* _ACTIVITY 1_: In the development notes, how many steps does the "I want to set my own goal" flow now have?
* _ACTIVITY 2_: Return the part of the development notes that opens with the words "The result page now" and closes with "one seamless flow.", copied verbatim.

* _DOCUMENT SEGMENT_:
★ ★ ★
Then try direct parse, fall back to regex extraction on failure:

let parsed;
try {
  parsed = JSON.parse(cleaned);
} catch {
  const jsonMatch = cleaned.match(/\{[\s\S]*\}/);
  if (!jsonMatch) throw new Error("No JSON found");
  parsed = JSON.parse(jsonMatch[0]);
}

Pitfall #2: Workers AI Response Format

The docs say Workers AI returns { response: "..." }, but what actually comes back is an OpenAI-compatible chat completion format:

{
  "id": "chatcmpl-xxx",
  "choices": [{
    "message": {
      "role": "assistant",
      "content": "<think>...</think>\n{...}"
    }
  }]
}

Both formats need to be handled:

let text: string;
if (typeof response === "string") {
  text = response;
} else if (typeof response === "object" && response !== null) {
  const r = response as Record<string, unknown>;
  if ("response" in r) {
    text = String(r.response);
  } else if ("choices" in r && Array.isArray(r.choices)) {
    const choices = r.choices as Array<{ message?: { content?: string } }>;
    text = choices[0]?.message?.content ?? "";
  } else {
    text = JSON.stringify(response);
  }
} else {
  text = JSON.stringify(response);
}

Without this check, String(response) produces [object Object], and then JSON.parse throws “No JSON found.” During debugging, it looked like AI returned nothing — it did return something, just wrapped in an extra layer.

Frontend: From Mock to Real AI

The original hook:

// Pretend to wait 0.8 seconds
await new Promise((r) => setTimeout(r, 800));
const fallback = getFallbackActions(input.category);
setActions(fallback);

Replaced with:

const response = await fetch(`${WORKER_URL}/action-maker/generate`, {
  method: "POST",
  headers: { "Content-Type": "application/json" },
  body: JSON.stringify({ category, topic, tags, locale, session_id }),
  signal: controller.signal,
});

If the Worker fails, it falls back to static data — users don’t notice the difference. An isFallback flag lets the UI display “These are default suggestions.”

AI-Assisted Custom Goal

The “I want to set my own goal” flow went from a simple form to a four-step process:

  1. Choose difficulty — Beginner / Intermediate / Advanced
  2. Enter your idea — Title + description
  3. AI refinement — Call /action-maker/refine, or skip and use the original
  4. Compare and choose — Use the AI version / edit it / use the original

The user always has final say. AI just provides a more concrete reference point.

Starting a Practice from the Result Page

The result page now has a “Start Practicing” button. If not logged in, a login modal appears; after login, a practice is created automatically:

const { data } = await createPractice({
  title: result.action.title,
  practiceAction: result.action.description,
  otherContext: result.triggerTiming,
  tags: [result.category],
  startDate: new Date().toISOString().split("T")[0],
  durationDays: 14,
  frequencyMinDays: 1,
  frequencyMaxDays: 1,
});

After creation, the user is redirected to the practice page. From “seeing a suggestion” to “starting to track it” in one seamless flow.
★ ★ ★
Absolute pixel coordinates
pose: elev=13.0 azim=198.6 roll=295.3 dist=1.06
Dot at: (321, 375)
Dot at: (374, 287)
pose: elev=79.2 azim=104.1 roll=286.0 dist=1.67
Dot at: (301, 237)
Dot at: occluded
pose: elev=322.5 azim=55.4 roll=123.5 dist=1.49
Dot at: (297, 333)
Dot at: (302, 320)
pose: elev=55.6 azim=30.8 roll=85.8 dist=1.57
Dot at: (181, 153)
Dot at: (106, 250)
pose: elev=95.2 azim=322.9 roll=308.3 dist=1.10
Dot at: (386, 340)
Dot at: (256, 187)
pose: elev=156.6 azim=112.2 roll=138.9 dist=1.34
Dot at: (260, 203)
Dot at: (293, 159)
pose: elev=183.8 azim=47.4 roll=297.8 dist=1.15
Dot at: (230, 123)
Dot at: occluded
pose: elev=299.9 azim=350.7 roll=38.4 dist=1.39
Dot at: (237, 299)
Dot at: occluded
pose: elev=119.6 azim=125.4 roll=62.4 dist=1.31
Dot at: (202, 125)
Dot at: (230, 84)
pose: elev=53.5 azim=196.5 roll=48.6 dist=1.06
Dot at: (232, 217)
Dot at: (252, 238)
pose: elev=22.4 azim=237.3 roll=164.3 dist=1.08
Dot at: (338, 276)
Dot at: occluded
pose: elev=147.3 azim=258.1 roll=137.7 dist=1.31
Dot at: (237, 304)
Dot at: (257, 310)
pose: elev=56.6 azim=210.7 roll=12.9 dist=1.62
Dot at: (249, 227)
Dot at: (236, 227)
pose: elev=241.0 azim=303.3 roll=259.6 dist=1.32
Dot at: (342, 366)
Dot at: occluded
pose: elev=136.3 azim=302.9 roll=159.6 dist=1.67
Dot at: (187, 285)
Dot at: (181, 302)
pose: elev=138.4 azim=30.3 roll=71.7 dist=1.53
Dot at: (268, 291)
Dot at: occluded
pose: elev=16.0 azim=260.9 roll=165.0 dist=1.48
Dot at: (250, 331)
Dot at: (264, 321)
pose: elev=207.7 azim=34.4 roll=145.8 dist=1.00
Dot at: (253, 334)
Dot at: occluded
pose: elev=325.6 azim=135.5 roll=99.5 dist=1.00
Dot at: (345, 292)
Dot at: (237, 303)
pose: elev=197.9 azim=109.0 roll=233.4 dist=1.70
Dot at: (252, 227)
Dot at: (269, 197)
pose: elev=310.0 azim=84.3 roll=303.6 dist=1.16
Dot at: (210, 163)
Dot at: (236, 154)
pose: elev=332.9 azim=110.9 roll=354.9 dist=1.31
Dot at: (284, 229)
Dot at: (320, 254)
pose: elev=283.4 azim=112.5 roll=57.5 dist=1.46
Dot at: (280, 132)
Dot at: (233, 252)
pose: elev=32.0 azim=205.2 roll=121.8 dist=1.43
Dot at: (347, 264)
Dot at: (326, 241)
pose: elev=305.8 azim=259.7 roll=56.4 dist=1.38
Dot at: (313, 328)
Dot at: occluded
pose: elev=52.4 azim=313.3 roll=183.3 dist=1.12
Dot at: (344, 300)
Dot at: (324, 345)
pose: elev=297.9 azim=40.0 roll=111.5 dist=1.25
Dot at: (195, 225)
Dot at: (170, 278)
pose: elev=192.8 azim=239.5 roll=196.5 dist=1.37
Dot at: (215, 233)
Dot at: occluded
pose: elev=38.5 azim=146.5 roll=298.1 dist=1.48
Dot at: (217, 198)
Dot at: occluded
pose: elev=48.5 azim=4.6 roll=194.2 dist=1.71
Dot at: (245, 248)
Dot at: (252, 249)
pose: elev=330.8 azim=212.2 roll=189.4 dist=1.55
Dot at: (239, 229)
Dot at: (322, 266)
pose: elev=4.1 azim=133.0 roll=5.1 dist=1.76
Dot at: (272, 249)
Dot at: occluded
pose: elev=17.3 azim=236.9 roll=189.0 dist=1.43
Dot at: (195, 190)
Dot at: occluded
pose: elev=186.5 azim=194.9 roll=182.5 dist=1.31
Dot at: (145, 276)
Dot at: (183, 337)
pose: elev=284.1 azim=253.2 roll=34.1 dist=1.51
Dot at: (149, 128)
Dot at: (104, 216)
★ ★ ★
* _EXERCISE RESPONSE 1_: Four steps.

* _EXERCISE RESPONSE 2_:
The result page now has a “Start Practicing” button. If not logged in, a login modal appears; after login, a practice is created automatically:

const { data } = await createPractice({
  title: result.action.title,
  practiceAction: result.action.description,
  otherContext: result.triggerTiming,
  tags: [result.category],
  startDate: new Date().toISOString().split("T")[0],
  durationDays: 14,
  frequencyMinDays: 1,
  frequencyMaxDays: 1,
});

After creation, the user is redirected to the practice page. From “seeing a suggestion” to “starting to track it” in one seamless flow.